— TASK INSTRUCTIONS —
Every line holding the string "Spedizione" is to be copied from the entries below.
START EXTRACTED MATERIAL
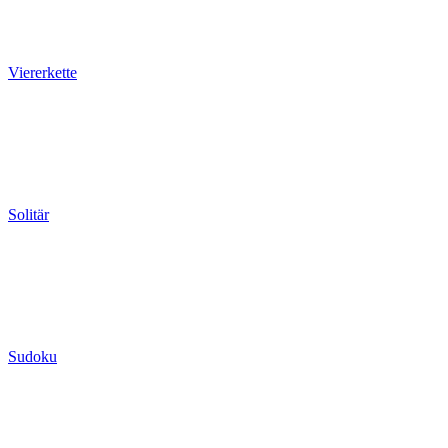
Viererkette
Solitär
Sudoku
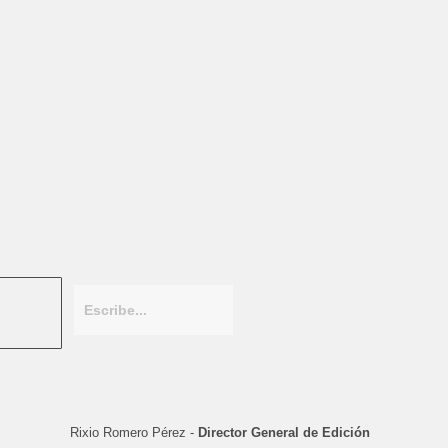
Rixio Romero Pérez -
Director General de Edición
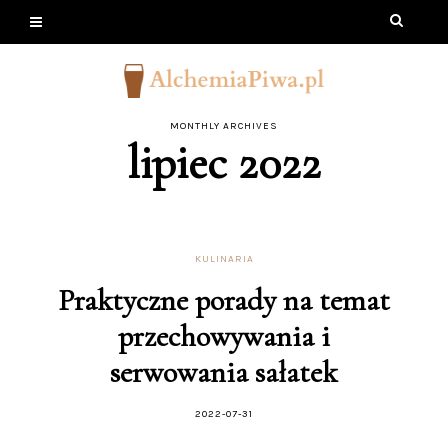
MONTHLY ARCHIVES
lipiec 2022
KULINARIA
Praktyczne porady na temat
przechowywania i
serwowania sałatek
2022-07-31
END EXTRACTED MATERIAL
START EXTRACTED MATERIAL
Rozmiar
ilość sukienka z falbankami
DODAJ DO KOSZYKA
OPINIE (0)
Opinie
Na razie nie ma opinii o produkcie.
END EXTRACTED MATERIAL
START EXTRACTED MATERIAL
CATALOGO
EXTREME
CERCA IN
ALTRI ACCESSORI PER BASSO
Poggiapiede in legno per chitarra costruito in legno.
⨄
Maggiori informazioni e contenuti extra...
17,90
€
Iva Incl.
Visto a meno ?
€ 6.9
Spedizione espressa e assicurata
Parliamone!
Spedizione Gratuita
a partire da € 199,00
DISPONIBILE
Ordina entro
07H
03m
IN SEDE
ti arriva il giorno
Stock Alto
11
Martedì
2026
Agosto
END EXTRACTED MATERIAL
— TASK ANSWER —
Spedizione espressa e assicurata
Spedizione Gratuita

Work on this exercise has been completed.